Spink's articles about jazz and big band music brought him to the attention of WBEZ-FM, the National Public Radio station in Chicago that then offered considering jazz programming. From July 1978 until September 1981, Spink broadcast "The Saturday Swing Shift" on WBEZ-FM on Saturday afternoons from 1 PM until 5 PM, preceding Garrison Keilor's popular "Prairie Home Companion."

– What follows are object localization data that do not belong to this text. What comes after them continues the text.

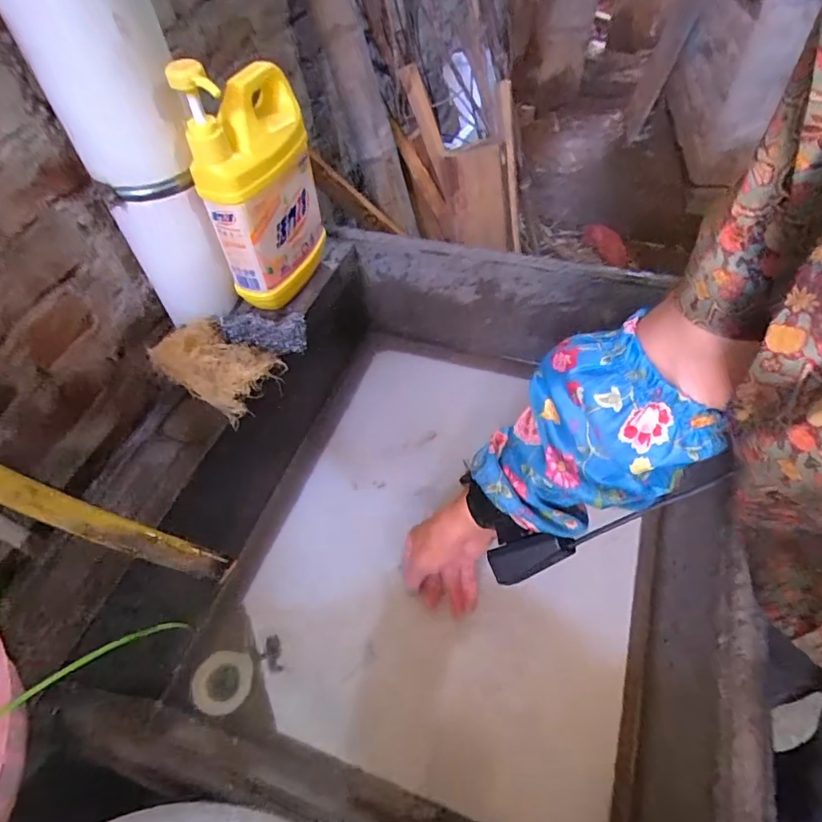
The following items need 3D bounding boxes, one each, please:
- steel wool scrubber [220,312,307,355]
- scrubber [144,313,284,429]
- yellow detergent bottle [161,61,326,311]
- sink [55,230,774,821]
[{"bbox_3d":[-0.155,-0.084,0.543,0.087,0.038,0.018,6,23,-9],"label":"steel wool scrubber"},{"bbox_3d":[-0.197,-0.051,0.525,0.104,0.060,0.078,25,58,21],"label":"scrubber"},{"bbox_3d":[-0.152,-0.236,0.525,0.055,0.232,0.130,12,55,12],"label":"yellow detergent bottle"},{"bbox_3d":[0.042,0.073,0.539,0.469,0.187,0.572,11,54,11],"label":"sink"}]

In 1979, Chicago Tribune Media Critic Gary Deeb wrote a glowing review of Spink's radio program. His article surprised no one more than Spink, because Deeb had a reputation of being a tough critic who often wrote caustic reviews of Chicago radio and TV personalities. Deeb pointed out that Spink's Saturday afternoon big band show consistently ranked in the top five AM and FM radio shows during every 15-minute interval it was on the air

Spink had no idea Deeb even knew about his show. A friend called Spink at his Hyde Park apartment about 6 o'clock in the morning to tell him Deeb's column that day was about his "The Saturday Swing Shift" show.